The plaintiff alleges that on February 5, 2010, he sustained injuries while he and a coworker were installing wooden coverings to metal support columns on the ground floor of a property owned by the defendant 64 Annfield Court Corp. (hereinafter 64 Annfield). The defendant Ultimate One Construction Corp. (hereinafter Ultimate One) was the general contractor for the construction project on which the plaintiff was working. Despite the presence of an A-frame ladder in the immediate vicinity and metal scaffolding on the same level, the plaintiff and his coworker constructed and utilized an unsecured makeshift structure by affixing wooden planks on top of each other over metal rebar protruding from the concrete ground floor. While the plaintiff and his coworker were standing on the makeshift structure, it collapsed, causing the plaintiff to fall approximately 8 to 10 feet. As is relevant to this appeal, the plaintiff commenced this action to recover damages for personal injuries alleging, inter alia, a violation of Labor Law § 240 (1).

The Supreme Court properly granted those branches of the motion of 64 Annfield and the separate motion of Ultimate One which were for summary judgment dismissing the cause of action alleging a violation of Labor Law § 240 (1) insofar as asserted against each of them. To recover on a cause of action pursuant to Labor Law § 240 (1), a plaintiff must demonstrate that there was a violation of the statute, and that the violation was a proximate cause of the accident (see Robinson v East Med.

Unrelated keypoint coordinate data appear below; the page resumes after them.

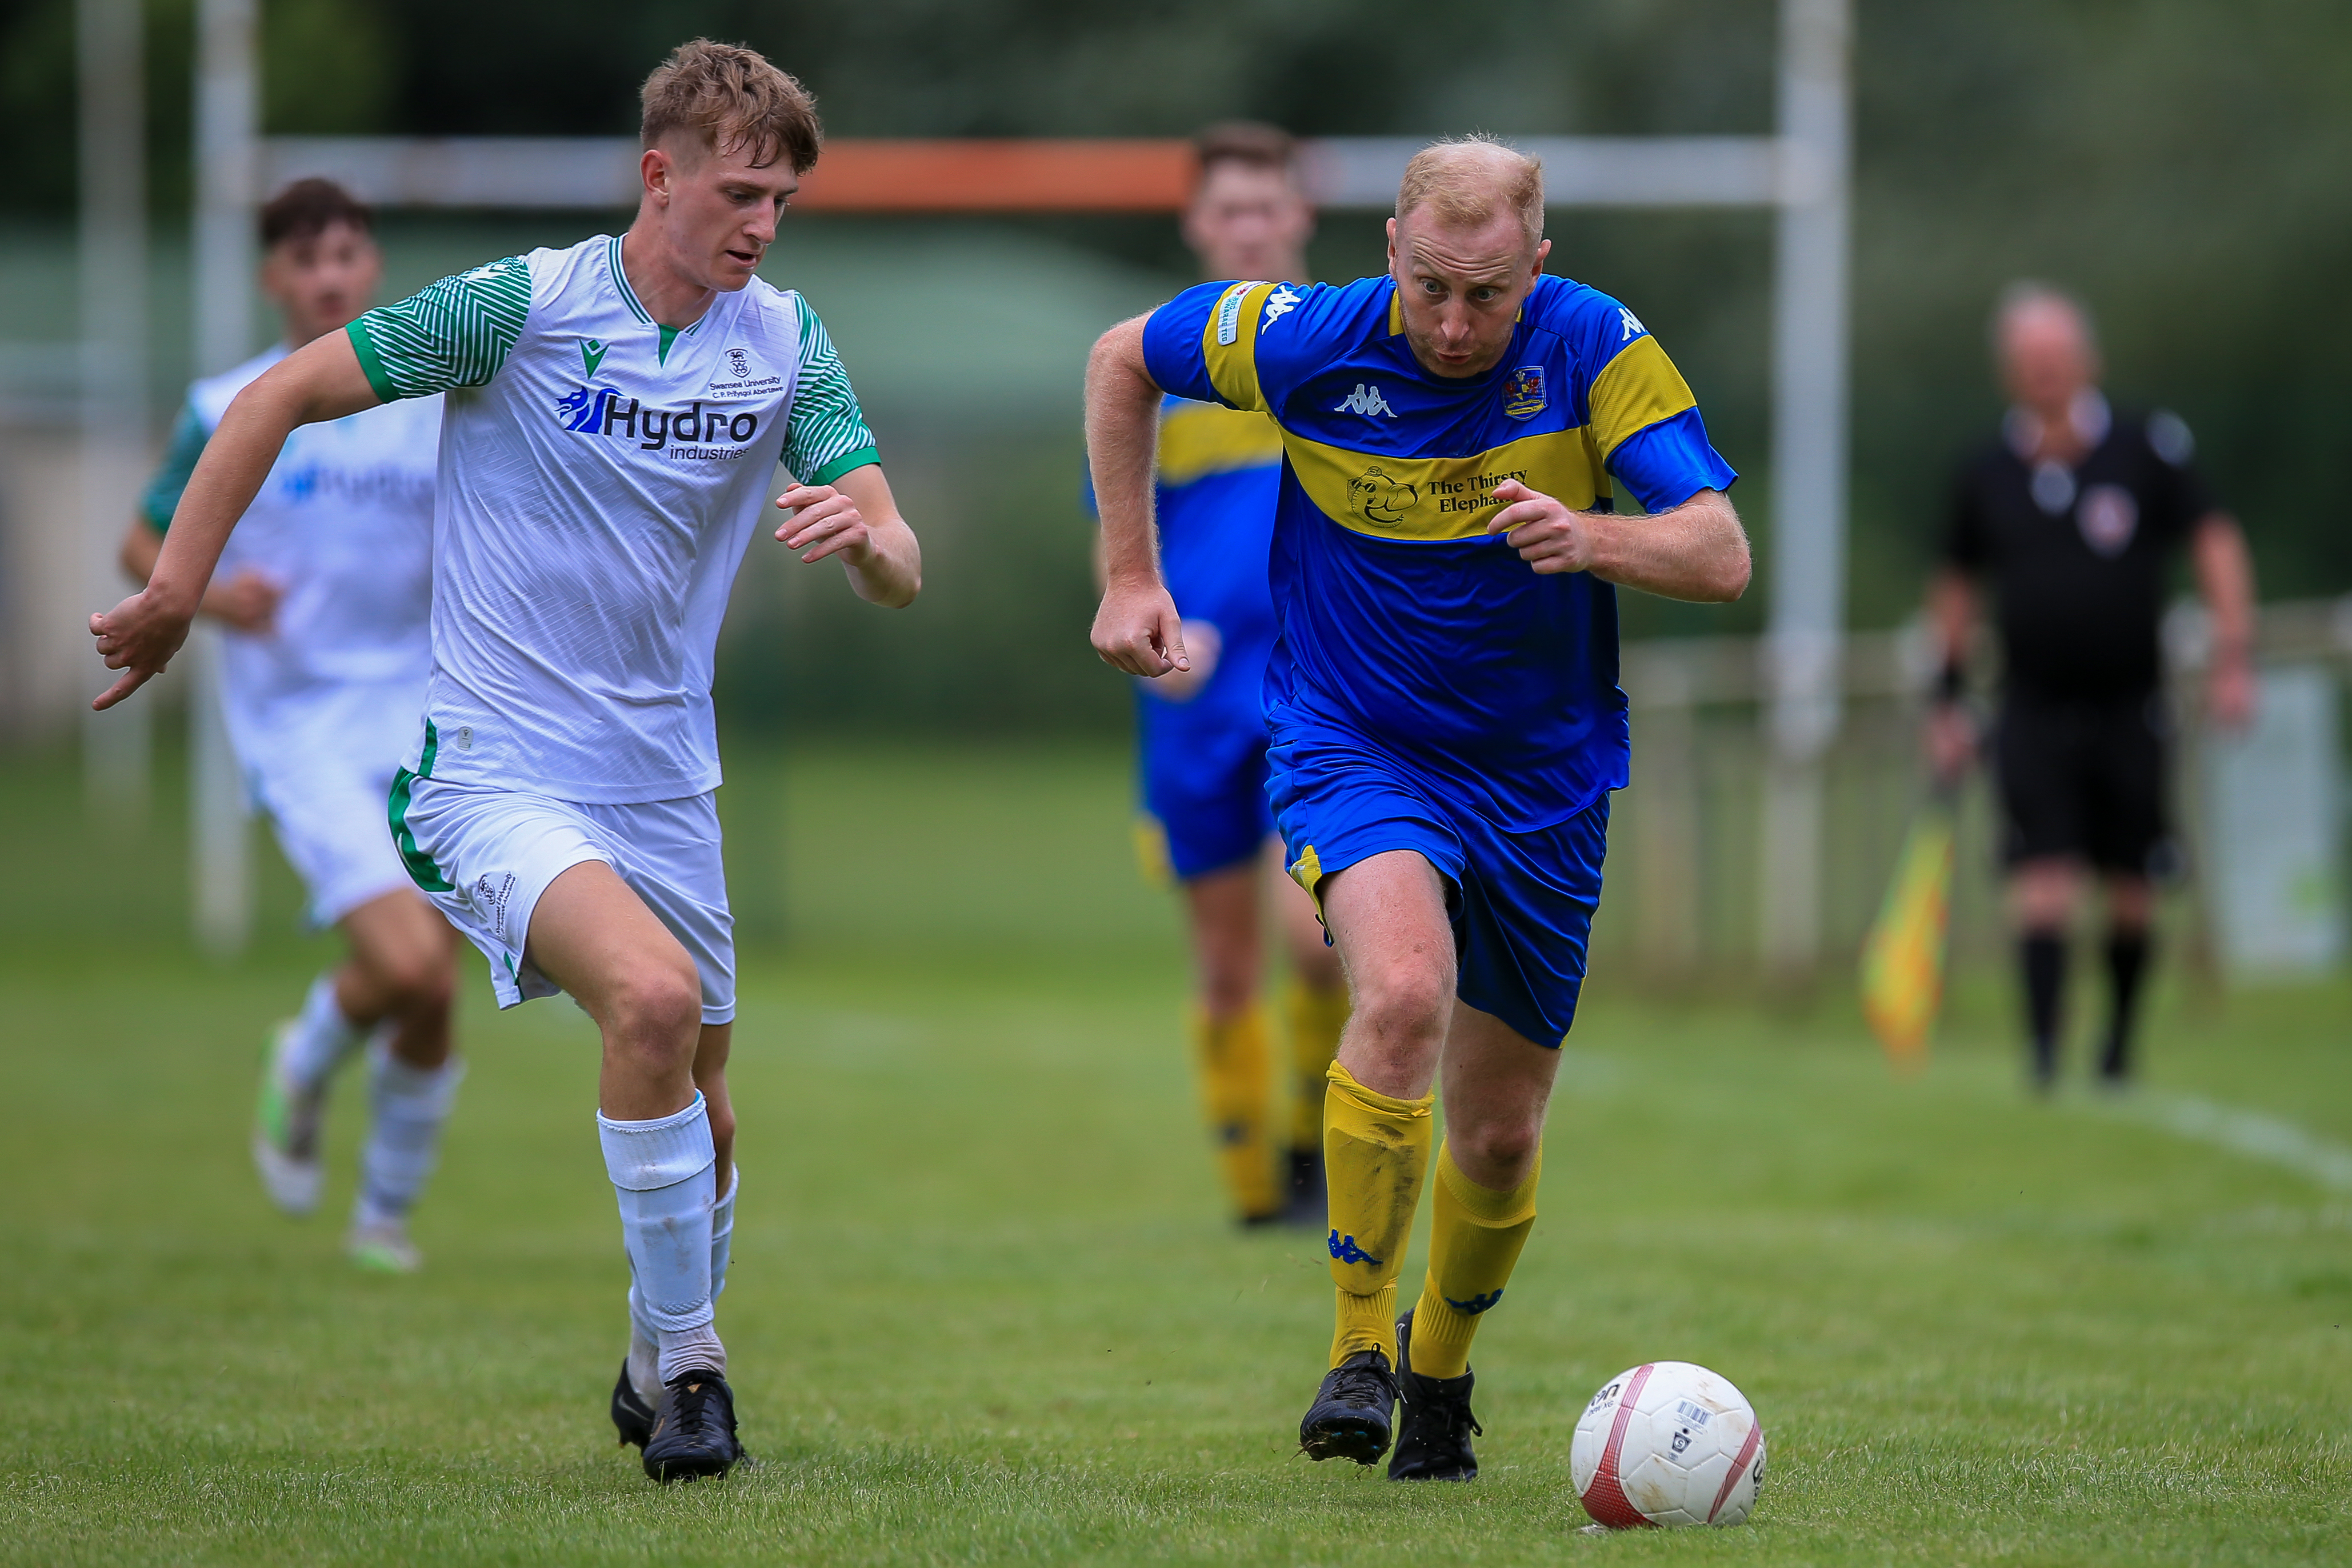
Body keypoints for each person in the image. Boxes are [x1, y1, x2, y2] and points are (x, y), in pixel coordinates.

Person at [91, 39, 921, 1483]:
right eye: (738, 192)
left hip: (666, 777)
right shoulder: (520, 309)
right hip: (496, 766)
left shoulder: (785, 337)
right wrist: (178, 594)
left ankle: (653, 1347)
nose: (762, 225)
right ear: (657, 176)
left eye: (783, 199)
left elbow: (901, 553)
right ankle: (698, 1375)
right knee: (649, 1003)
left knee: (710, 1119)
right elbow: (273, 397)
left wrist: (874, 549)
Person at [1086, 138, 1749, 1481]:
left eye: (1487, 296)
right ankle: (1358, 1349)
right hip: (1356, 741)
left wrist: (1596, 535)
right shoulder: (1308, 338)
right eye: (1433, 287)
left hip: (1543, 779)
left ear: (1537, 269)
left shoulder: (1599, 348)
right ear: (1390, 248)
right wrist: (1126, 573)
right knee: (1398, 996)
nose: (1453, 325)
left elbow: (1721, 552)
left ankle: (1441, 1372)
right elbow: (1120, 361)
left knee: (1499, 1133)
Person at [121, 178, 459, 1275]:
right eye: (308, 260)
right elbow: (142, 543)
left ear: (373, 269)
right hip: (301, 727)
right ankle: (306, 1059)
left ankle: (384, 1218)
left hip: (429, 714)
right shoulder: (230, 404)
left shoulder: (429, 398)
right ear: (273, 277)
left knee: (437, 981)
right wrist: (214, 601)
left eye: (350, 255)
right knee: (407, 966)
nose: (331, 276)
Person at [1088, 123, 1347, 1229]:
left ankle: (1309, 1149)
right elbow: (1114, 533)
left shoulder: (1347, 353)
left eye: (1268, 206)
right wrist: (1145, 608)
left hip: (1321, 684)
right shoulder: (1156, 370)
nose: (1250, 225)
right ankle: (1255, 1201)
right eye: (1228, 209)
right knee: (1228, 959)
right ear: (1199, 224)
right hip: (1195, 694)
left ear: (1302, 215)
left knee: (1326, 942)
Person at [1927, 283, 2255, 1091]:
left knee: (2133, 884)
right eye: (2029, 361)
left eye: (2058, 358)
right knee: (2043, 877)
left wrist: (2233, 656)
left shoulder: (2150, 448)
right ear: (2009, 372)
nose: (2045, 373)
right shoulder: (1985, 470)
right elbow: (1957, 585)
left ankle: (2117, 1047)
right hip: (2032, 706)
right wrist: (1947, 695)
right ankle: (2043, 1058)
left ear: (2088, 362)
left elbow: (2214, 541)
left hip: (2129, 704)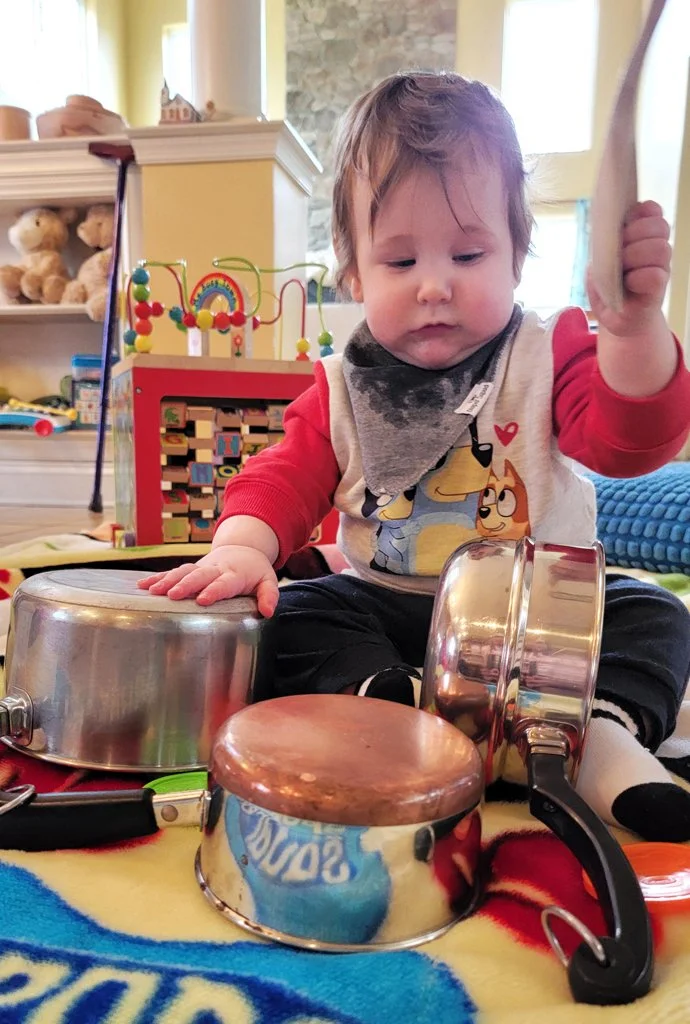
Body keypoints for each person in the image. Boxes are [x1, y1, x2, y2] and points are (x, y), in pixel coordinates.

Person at [140, 71, 690, 842]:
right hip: (392, 613)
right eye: (400, 263)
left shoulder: (548, 352)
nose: (434, 286)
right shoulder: (341, 385)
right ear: (354, 272)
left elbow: (629, 444)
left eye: (468, 253)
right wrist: (242, 547)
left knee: (657, 614)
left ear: (518, 256)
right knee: (292, 612)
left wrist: (634, 333)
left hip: (545, 627)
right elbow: (281, 477)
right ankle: (389, 709)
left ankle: (597, 734)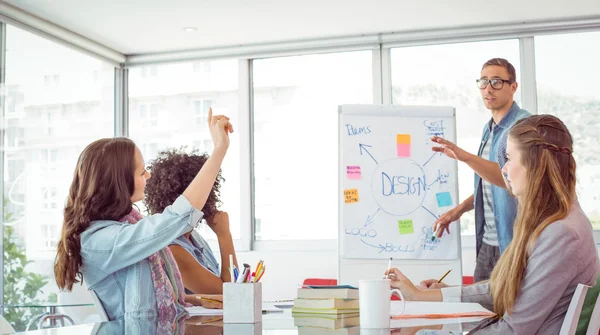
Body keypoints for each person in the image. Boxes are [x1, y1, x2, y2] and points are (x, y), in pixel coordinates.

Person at [386, 115, 600, 334]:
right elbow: (501, 291)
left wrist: (434, 327)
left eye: (508, 158)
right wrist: (422, 298)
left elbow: (512, 329)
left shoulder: (560, 233)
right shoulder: (559, 220)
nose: (504, 170)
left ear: (535, 165)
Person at [54, 109, 232, 320]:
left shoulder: (125, 228)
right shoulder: (102, 241)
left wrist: (195, 299)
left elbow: (150, 297)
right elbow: (178, 217)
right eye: (141, 172)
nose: (148, 175)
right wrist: (219, 150)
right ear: (119, 182)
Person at [430, 58, 531, 282]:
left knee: (507, 315)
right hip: (488, 243)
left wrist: (464, 156)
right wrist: (458, 210)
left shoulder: (524, 126)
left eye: (496, 82)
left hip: (514, 244)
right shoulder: (489, 129)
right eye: (484, 82)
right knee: (477, 314)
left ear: (513, 87)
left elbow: (507, 179)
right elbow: (489, 186)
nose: (488, 88)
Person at [144, 148, 238, 294]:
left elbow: (234, 285)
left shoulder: (195, 238)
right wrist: (224, 235)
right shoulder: (173, 250)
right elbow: (230, 294)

Ctr., LP, 6 N.Y.3d 550, 553-555 [2006]; Blake v Neighborhood Hous. Servs. of N.Y. City, 1 N.Y.3d 280, 287 [2003]). A plaintiff cannot recover under Labor Law § 240 (1) if his or her actions were the sole proximate cause of the accident (see Robinson v East Med. Ctr., LP, 6 NY3d at 553-555; Blake v Neighborhood Hous. Servs. of N.Y. City, 1 NY3d at 290). Here, 64 Annfield and Ultimate One each established their prima facie entitlement to judgment as a matter of law by showing that the plaintiff was the sole proximate cause of the accident that caused his alleged injuries since he constructed and used an improperly-placed, unsecured makeshift structure rather than using the A-frame ladder that was available in the immediate vicinity of his work site (see Montgomery v Federal Express Corp., 4 N.Y.3d 805 [2005]; Gittleson v Cool Wind Ventilation Corp., 46 A.D.3d 855, 856 [2007]; Plass v Solotoff, 5 A.D.3d 365, 367 [2004]).

In opposition, the plaintiff failed to raise a triable issue of fact. The plaintiff's affidavit submitted in opposition to the motions, which was translated from Spanish into English, did not constitute admissible evidence. CPLR 2101 (b) provides that "[w]here an affidavit or exhibit annexed to a paper served or filed is in a foreign language, it shall be accompanied by an English translation and an affidavit by the translator stating his qualifications and that the translation is accurate" (see Reyes v Arco Wentworth Mgt. Corp., 83 A.D.3d 47, 54 [2011]). Here, the name and qualifications of the translator from Ventura Translations, Inc., were not provided (see Rosenberg v Piller, 116 A.D.3d 1023, 1025 [2014]).

Accordingly, we affirm the order insofar as appealed from.